General Motors will zukünftig auch eigene Elektromotoren produzieren und plant deshalb eine 246 Mio. Dollar teure Produktionsstätte in den USA. Das hat der Autokonzern vor MMedienvertretern in Detroit bekanntgegeben. "Angesichts des allgemeinen Trends zur Elektrifizierung sind diese Motoren strategisch von zentraler Wichtigkeit für uns", erklärte Tom Stephens, vice President Global Product Operations bei GM. Eigenen Angaben zufolge ist GM damit der erste US-Autobauer, der selbst elektrische Motoren für seine Fahrzeuge herstellt.
Ab 2013 in Hybridfahrzeugen
Die in den USA produzieren Motoren sollen ab 2013 in bischer nicht näher spezifizierten Elektro-bzw. Hybridfahrzeugen zum Einsatz kommen. In erster Linie will man durch die Produktion- und Entwicklungsarbeit die eigene Hybrid-Plattform verbessern, die schon jetzt bei den SUV-Fahrzeugen von GM im Einsatz ist. Der Motor für das Elektrovorzeigemodell von GM, den Chevrolet volt, ssoll aber wie geplant von einem externen Zuliefer kommen.
Die eigene Produktion soll dem Konzern wichtige Einblicke und Erfahrungswerte hinsichtlich Qualität und Produktionkosten von Elektromotoren bieten, womit GM sich wiederum in eine bessere Position bei Verhandlungen mit externen Zuliefern bringen könnte. Für die eigene Produktion hat man sich vorgenommen, rund 25 Prozent kleinere Motoren bei einer gleichzeitigen Leistungssteigerung von ebenfalls 25 Prozent zu erreichen.
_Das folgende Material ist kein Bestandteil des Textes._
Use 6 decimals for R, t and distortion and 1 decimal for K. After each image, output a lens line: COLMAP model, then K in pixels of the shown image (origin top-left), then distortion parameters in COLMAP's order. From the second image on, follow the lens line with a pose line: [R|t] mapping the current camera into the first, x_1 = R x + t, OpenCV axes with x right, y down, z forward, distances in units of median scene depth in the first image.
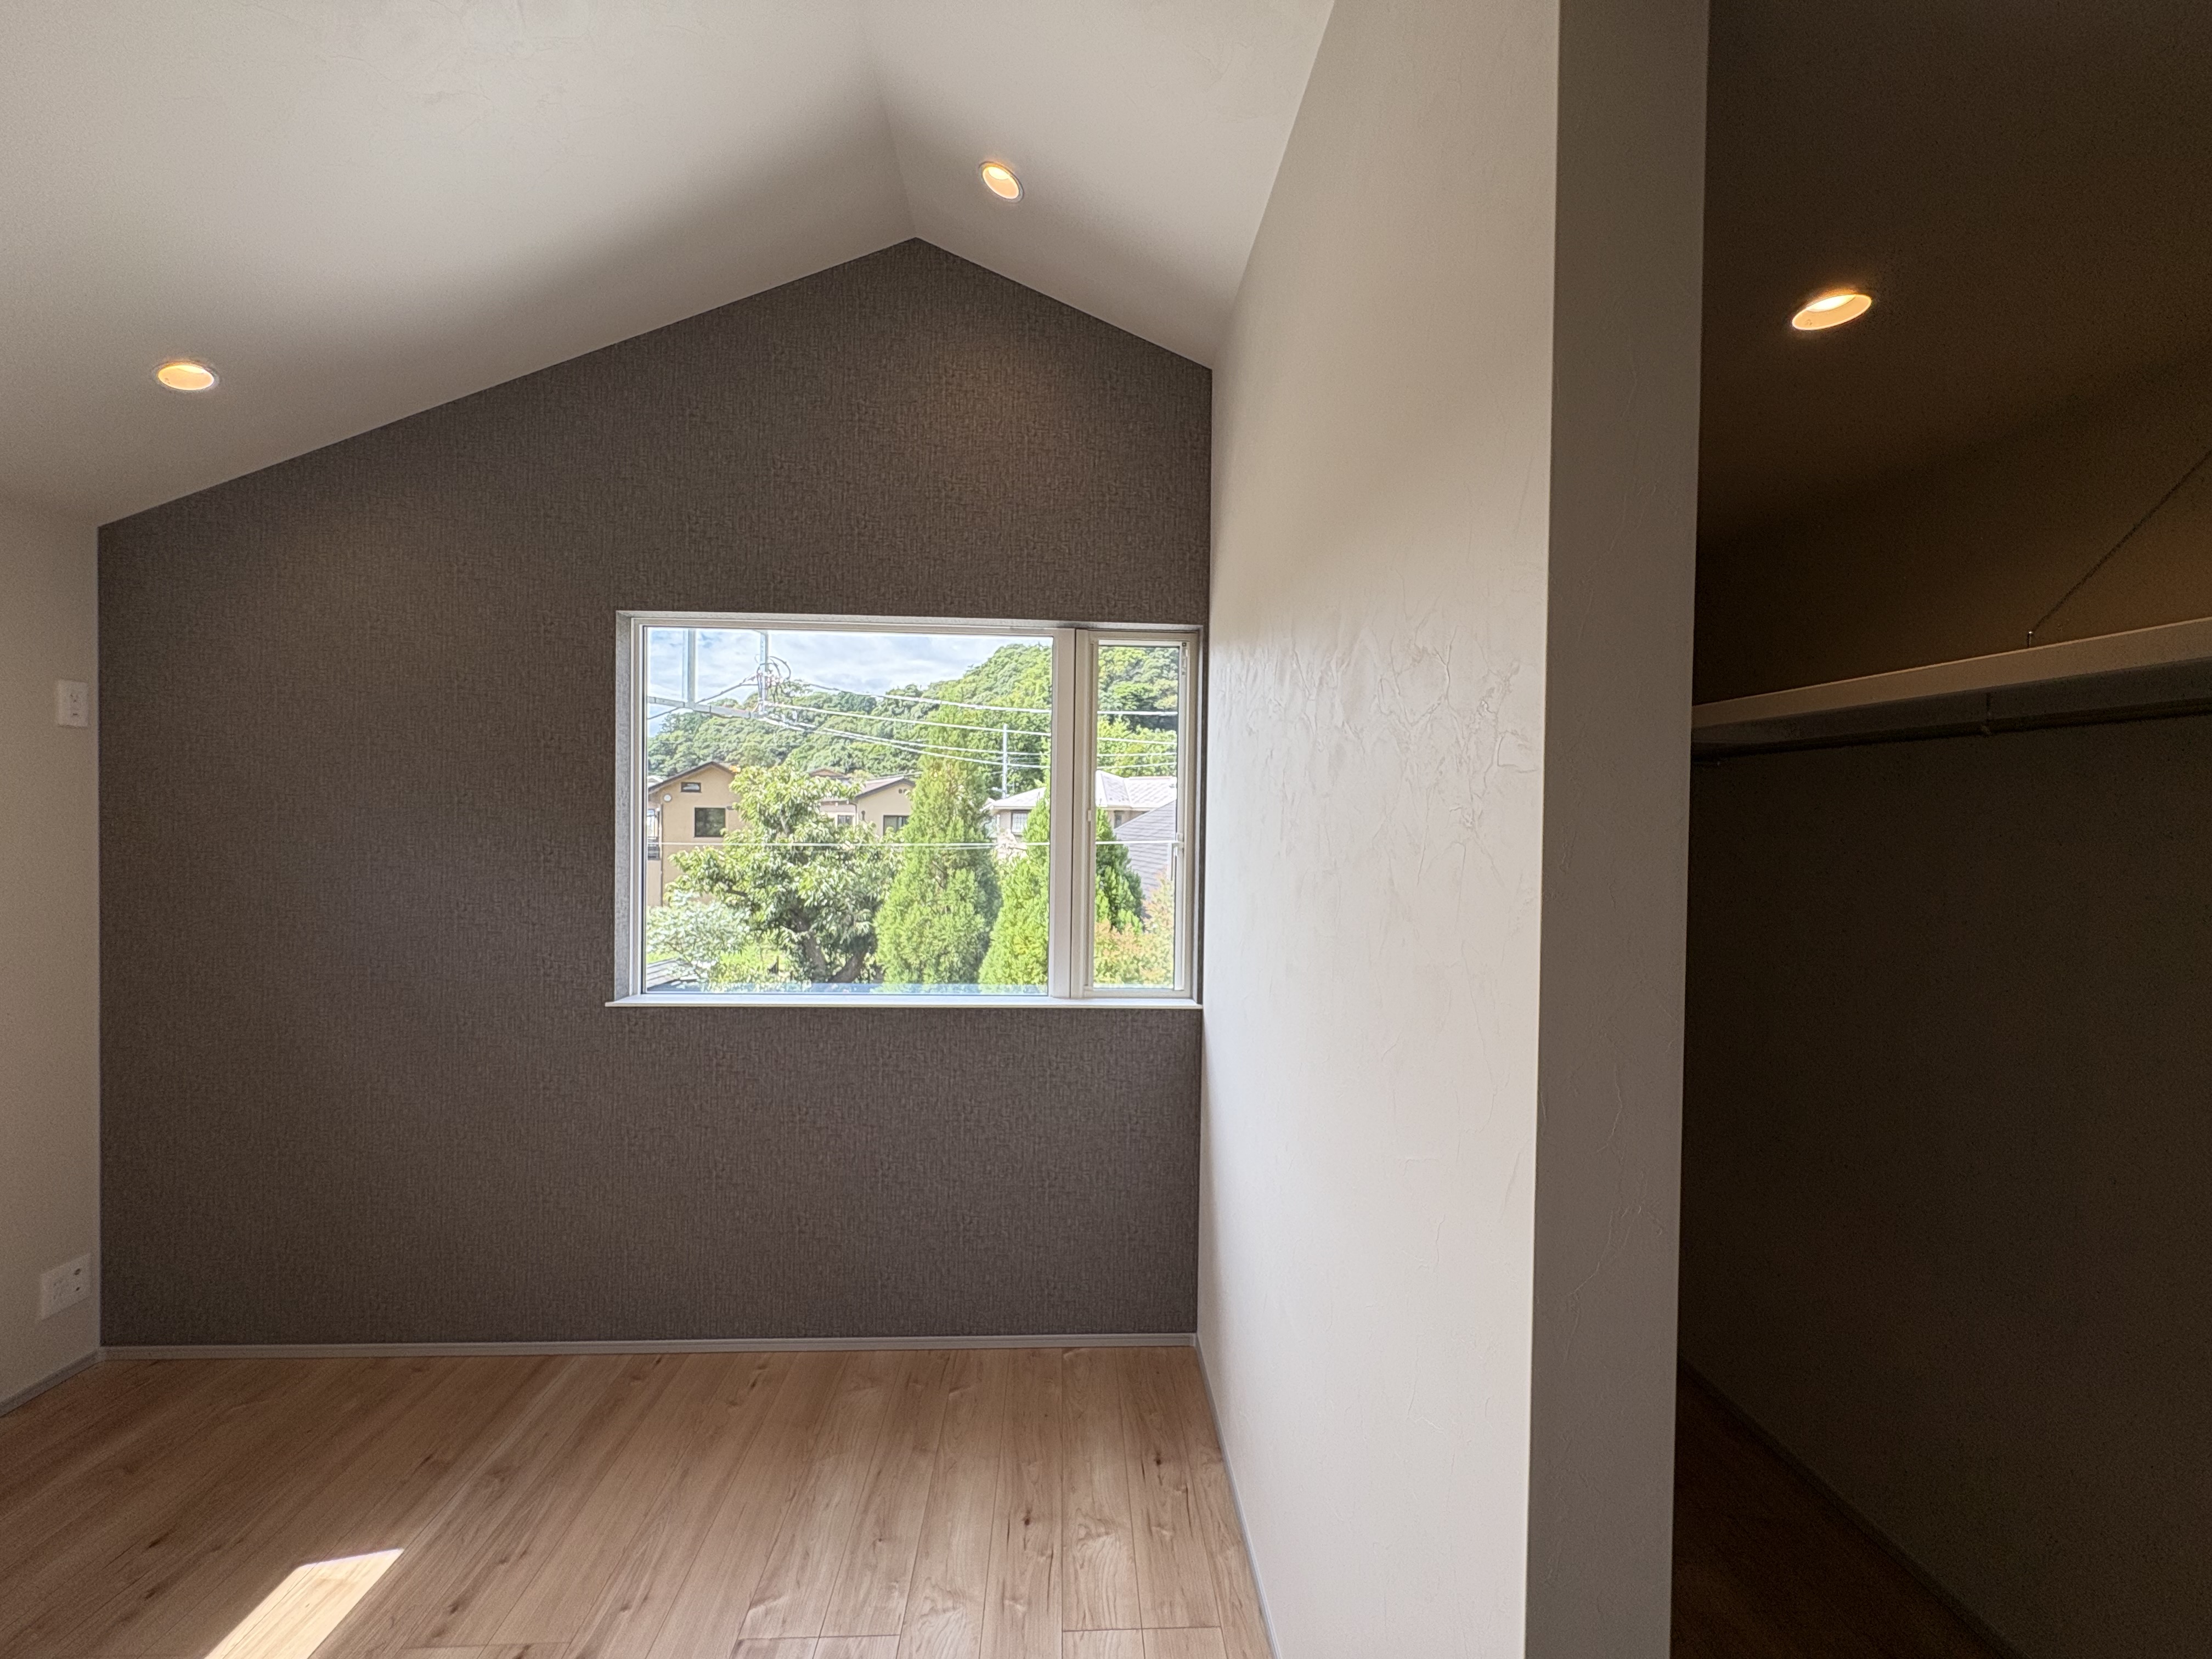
lens RADIAL K [[885.3, 0, 1106.0], [0, 885.3, 829.5], [0, 0, 1]] dist [-0.000898, 0.000012]
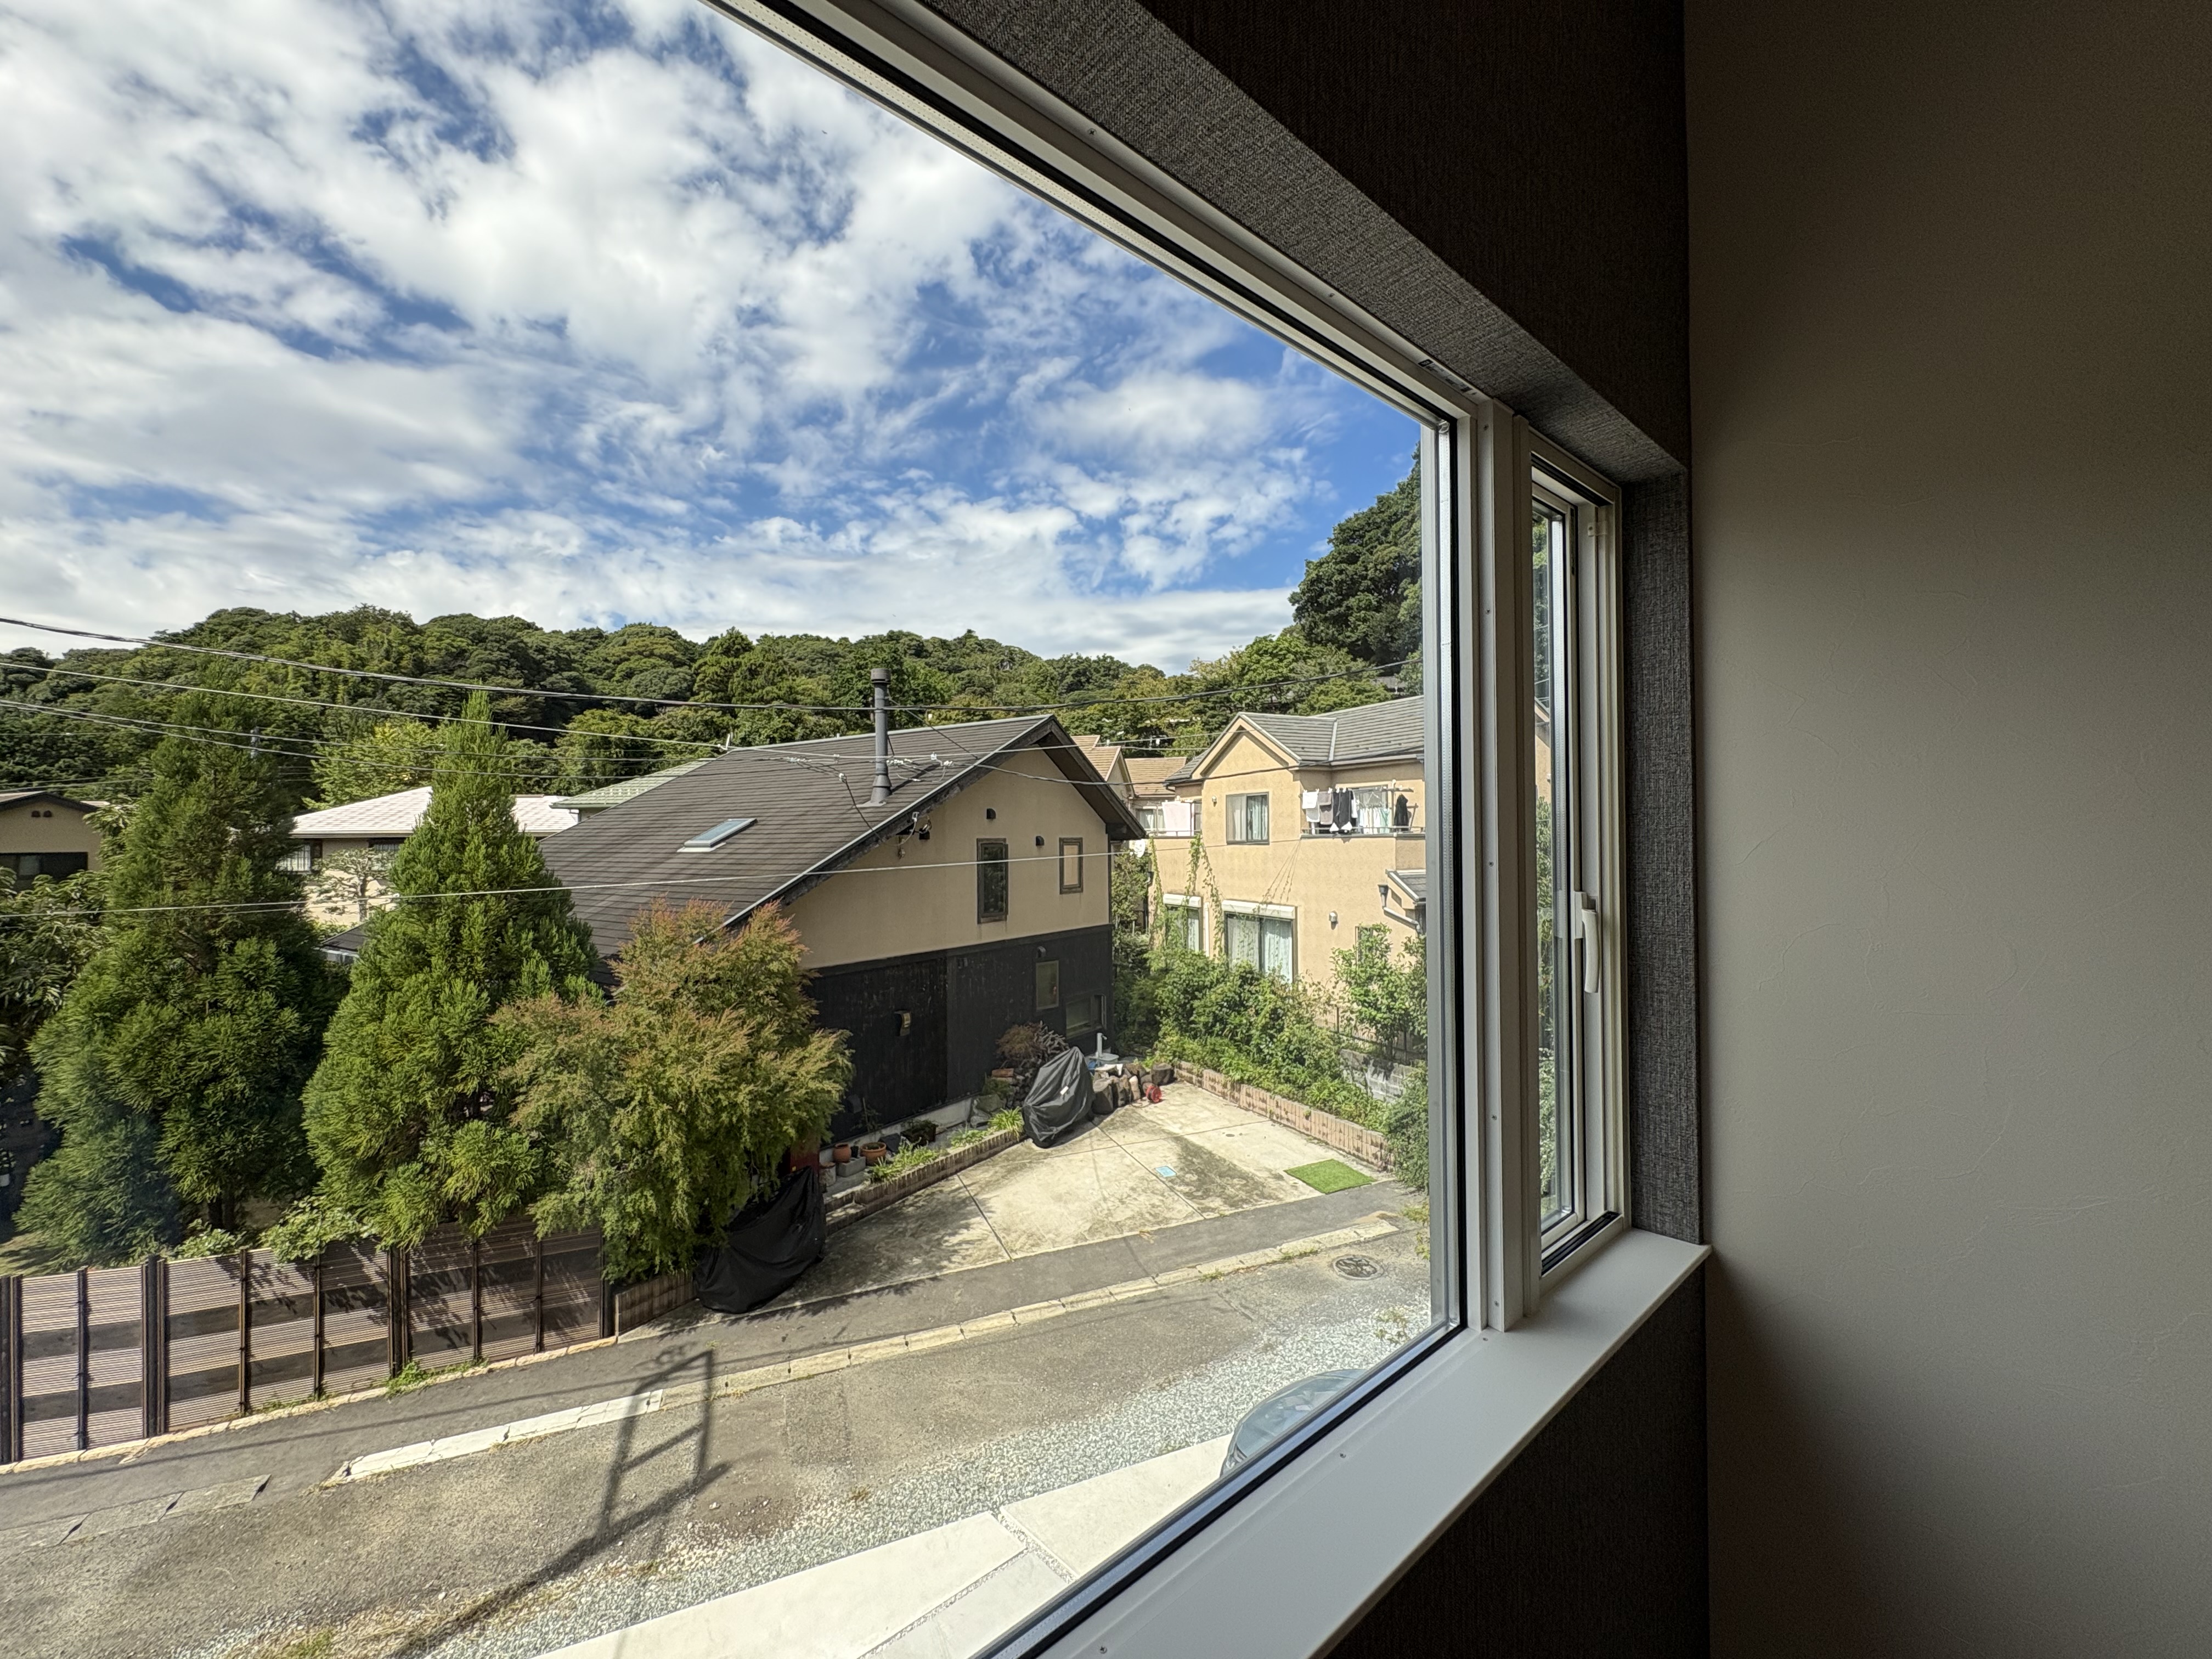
lens RADIAL K [[885.3, 0, 1106.0], [0, 885.3, 829.5], [0, 0, 1]] dist [-0.000898, 0.000012]
pose [[0.784168, -0.016141, 0.620338, -0.444614], [0.030422, 0.999460, -0.012451, -0.033310], [-0.619802, 0.028635, 0.784236, 0.807164]]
Damit wäre die eigene Hybridplattform auch Limousinen einsetzbar.
105 Mio. Dollar Förderung
Für die errichtung der Fabrik auf US-Boden kann GM auf eine Förderung von 105 Mio. Dollar durch das US-Energieministerium bauen. Gleichzeitig bekräftige der Konzern, das man die geleisteten Regierungshilfen der USA und Kanada im Laufe des nächsten helben Jahres vollständig zurückzahlen werde. "Wir haben in den vergangenen Monaten erhebliche Fortschritte erzielt", meinte der an der Spitze bestätigte GM-Chef Ed Whitacre.
Der Elektroauto-Markt gilt als sichere Zukunftsinvestition. Marktschätzungen gehen davon aus, dass im Jahr 2020 rund 26 Prozent aller neu verkauften Autos mit elektrischem oder Hybrid-Antrieb betrieben werden. Als Wachstumsbremser gelten immer noch die zu teure Batterietechnologie sowie die eingeschränkte Reichweite, weshalb reine Elektroautos gegenüber Hybridkonzepten zunächst das Nachsehen haben sollten.
Saab an Spyker
Am gestrigen Dienstag lüftete GM endlich auch den Schleier bezüglich der Zukunft von GM-Tochter Saab. Diese werde vom niederländischen Sportwagenhersteller Spyken übernommen, gab GM bekannt. Als verkaufpreis kolportiert werden Vorzugaktien im Wert von 326 Mio. Dollar sowie 74 Mio. Dollar in bar. Der Verkauf soll bis Mitte Februar abgeschlossen sein, sofern Kartellbehörden, Regierung und Insolvenzgericht grünes Licht geben. Saab soll fortan als neues Unternehmen unter Namen Saab Spyker Automobiles geführt werden.